CAPÍTULO VIGÉSIMO SEXTO

El piano



Adela.
- (Diecinueve años: es la hija de don Tomás. Está sirviendo el té). ¿Dos o tres?

Don Angel.
- Tres. Muy dulce.

Don Tomás.
- Don Angel es romántico. Oscila del almíbar al ácido prúsico.

Adela.
- Yo no tomaré nunca ácido prúsico.

Don Tomás.
- Como no sea por equivocación. Yo, para suicidarme, elegiría un medio infalible.

Don Angel.
- ¿Cuál?

Don Tomás.
- La vejez.

Don Angel.
- Es un medio lento.

Don Tomás.
- Pero si se empieza con él no hay manera de volverse atrás. ¡Adelita!

Adela
- ¿Papá?

Don Tómás.
- Siéntate al piano un ratito.

Adela.
- ¿Y qué toco? Si estoy tan mal de los dedos ... Hace días que no estudio.

Don Tomás.
- Toca cualquier cosa.

Adela.
- ¿Tu desdén me enloquece? ...

Don Tomás.
- Eso es.

Adela.
- ¿O Sospirí del cuore?

Don Tomás.
- Bueno.

La niña principia tranquilamente a golpear las teclas.

Don Tomás.
- ¿Sufre usted?

Don Angel.
- Nada de eso. Mi pobre hermana tocaba lo mismo.

Don Tomás.
- Así hablamos con libertad, sin más inconveniente que alzar un poco la voz. Antes, cuando había que alejar a las doncellas de una conversación escabrosa, se las enviaba, con cualquier pretexto, fuera de la habitación.
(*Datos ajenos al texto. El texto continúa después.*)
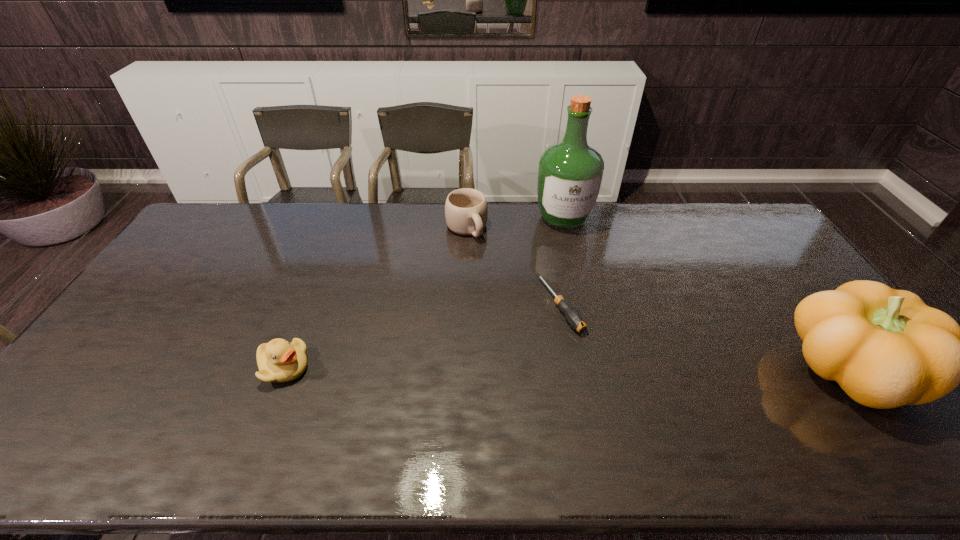
Where is `vacant position located at the tip of the shortest object`? Image resolution: width=960 pixels, height=540 pixels. vacant position located at the tip of the shortest object is located at coordinates (612, 382).

Locate an element on the screen. This screenshot has height=540, width=960. vacant space located on the side of the mug with the handle is located at coordinates (504, 281).

Identify the location of vacant region located 0.070m on the side of the mug with the handle. (484, 254).

Where is `vacant space situated on the side of the mug with the handle`? This screenshot has height=540, width=960. vacant space situated on the side of the mug with the handle is located at coordinates (529, 315).

The height and width of the screenshot is (540, 960). What are the coordinates of `vacant space situated 0.210m on the front-facing side of the liquor` in the screenshot? It's located at (579, 276).

I want to click on vacant area situated on the front-facing side of the liquor, so click(x=588, y=310).

You are a GUI agent. You are given a task and a screenshot of the screen. Output one action in this format:
    pyautogui.click(x=<x>, y=<y>)
    Task: Click on the free space located 0.270m on the front-facing side of the liquor
    
    Given the screenshot: What is the action you would take?
    pyautogui.click(x=582, y=289)

Identify the location of mug that is at the far edge. (466, 210).

Identify the location of liquor situated at the far edge. (570, 175).

Where is `duckling situated at the near edge`? Image resolution: width=960 pixels, height=540 pixels. duckling situated at the near edge is located at coordinates (278, 360).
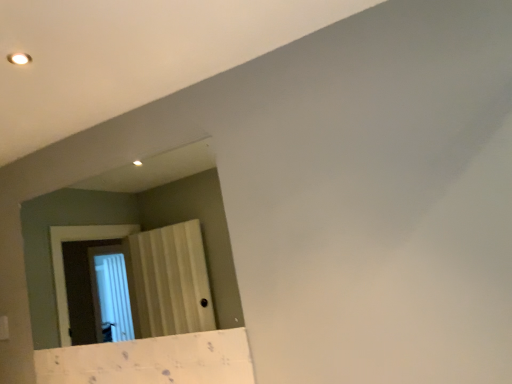
Measure the distance between matte glass mirror at center and camera.

matte glass mirror at center and camera are 2.00 meters apart.

Measure the distance between point (159, 193) and camera.

The depth of point (159, 193) is 7.19 feet.

Locate an element on the screen. matte glass mirror at center is located at coordinates (134, 223).

What is the approximate height of matte glass mirror at center?

91.64 centimeters.

This screenshot has width=512, height=384. Describe the element at coordinates (134, 223) in the screenshot. I see `matte glass mirror at center` at that location.

I want to click on matte glass mirror at center, so click(x=134, y=223).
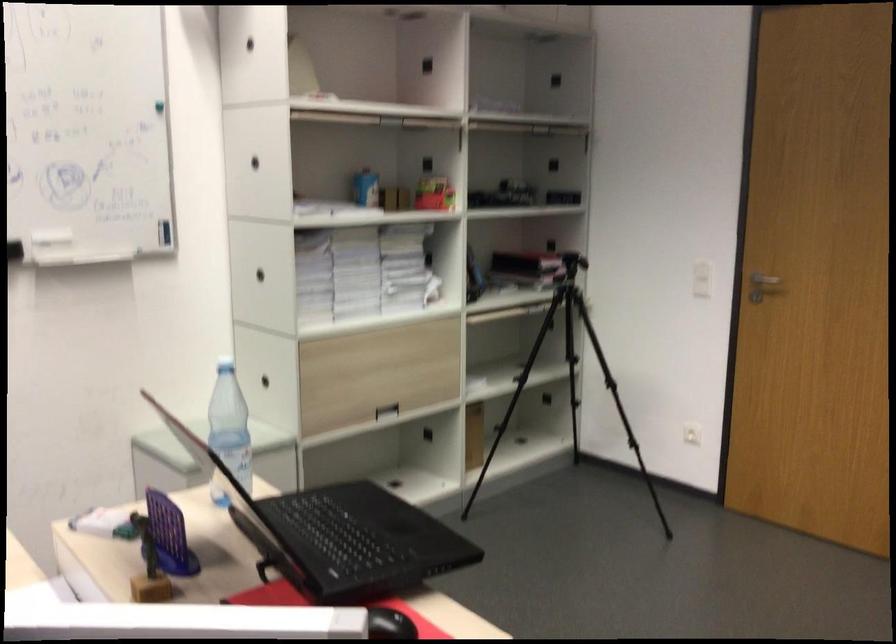
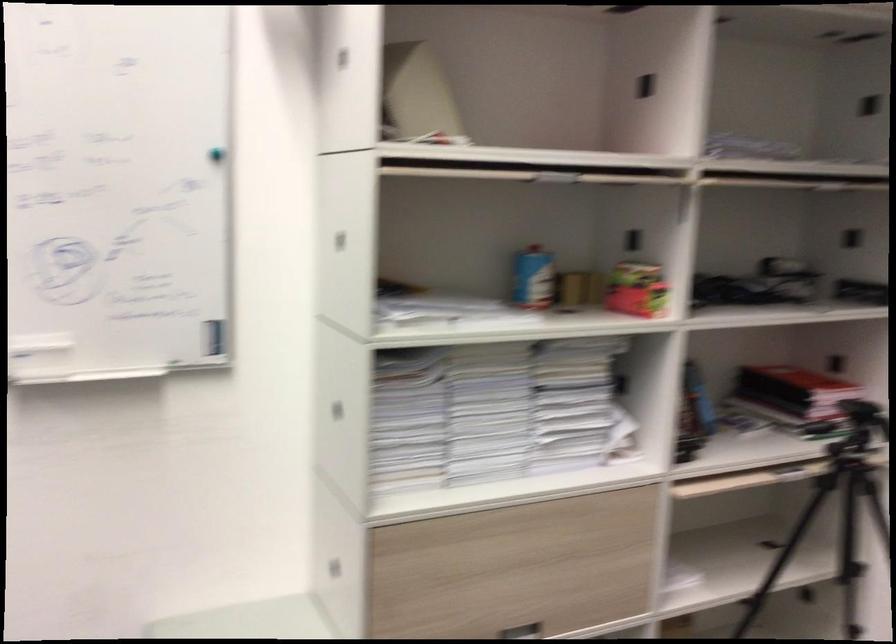
In the second image, find the point that corresponds to (x=563, y=77) in the first image.

(869, 104)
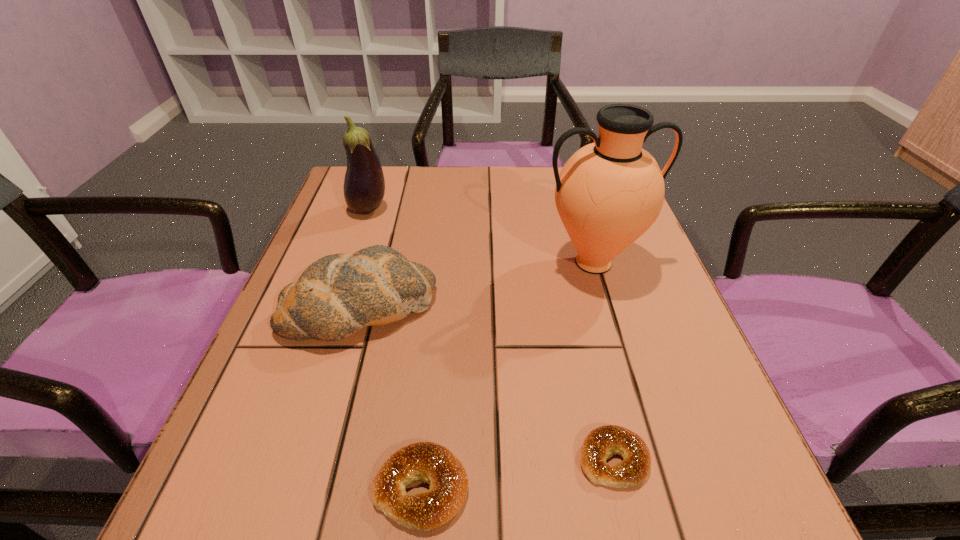
You are a GUI agent. You are given a task and a screenshot of the screen. Output one action in this format:
    pyautogui.click(x=<x>, y=<y>)
    Task: Click on the vacant area situated 0.370m on the right of the third tallest object
    This screenshot has height=540, width=960.
    Given the screenshot: What is the action you would take?
    pyautogui.click(x=633, y=307)

You are a GUI agent. You are given a task and a screenshot of the screen. Output one action in this format:
    pyautogui.click(x=<x>, y=<y>)
    Task: Click on the vacant area situated 0.240m on the back of the taller bagel
    
    Given the screenshot: What is the action you would take?
    pyautogui.click(x=437, y=322)

This screenshot has width=960, height=540. What are the coordinates of `vacant space located 0.170m on the back of the right bagel` in the screenshot? It's located at (586, 340).

This screenshot has height=540, width=960. Find the location of `object at the far edge`. object at the far edge is located at coordinates (364, 185).

Where is `eggplant that is at the left edge`? The height and width of the screenshot is (540, 960). eggplant that is at the left edge is located at coordinates 364,185.

I want to click on bread that is at the left edge, so click(336, 296).

Where is `pitcher that is at the right edge`? Image resolution: width=960 pixels, height=540 pixels. pitcher that is at the right edge is located at coordinates (610, 192).

Where is `bagel located in the right edge section of the desktop`? This screenshot has width=960, height=540. bagel located in the right edge section of the desktop is located at coordinates (600, 443).

Where is `object that is at the far left corner`? This screenshot has height=540, width=960. object that is at the far left corner is located at coordinates (364, 185).

You are a GUI agent. You are given a task and a screenshot of the screen. Output one action in this format:
    pyautogui.click(x=<x>, y=<y>)
    Task: Click on the object that is at the near right corner
    The image size is (960, 540).
    Given the screenshot: What is the action you would take?
    pyautogui.click(x=600, y=443)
Ahora se las ruega que se sienten al piano.

Don Angel.
- Nosotros charlamos de asuntos que aburren a Adela. Es muy inteligente.

Don Tomás.
- Muy inteligente. Muy poco instruída. No me atrevo a enseñarle nada serio. Temo embrutecerla.

Don Angel.
- ¡Oh!, no estoy conforme.

Don Tomás.
- Es usted más joven que yo. Sus hijos no le preocupan todavía sino en lo referente al tubo digestivo. Deje que crezcan, y la experiencia le hará a usted pensar como yo. La ciencia, a usted y a mí, no nos ha denegerado por completo. Yo, sobre todo, he resistido mucho.

Don Angel.
- Por lo contrario, me parece que el que combate y refuta la ciencia y no se somete soy yo ...

Don Tomás.
- ¿Ve usted? La ciencia le ha puesto furioso. Le ha desequilibrado. Yo la acepto socarronamente ...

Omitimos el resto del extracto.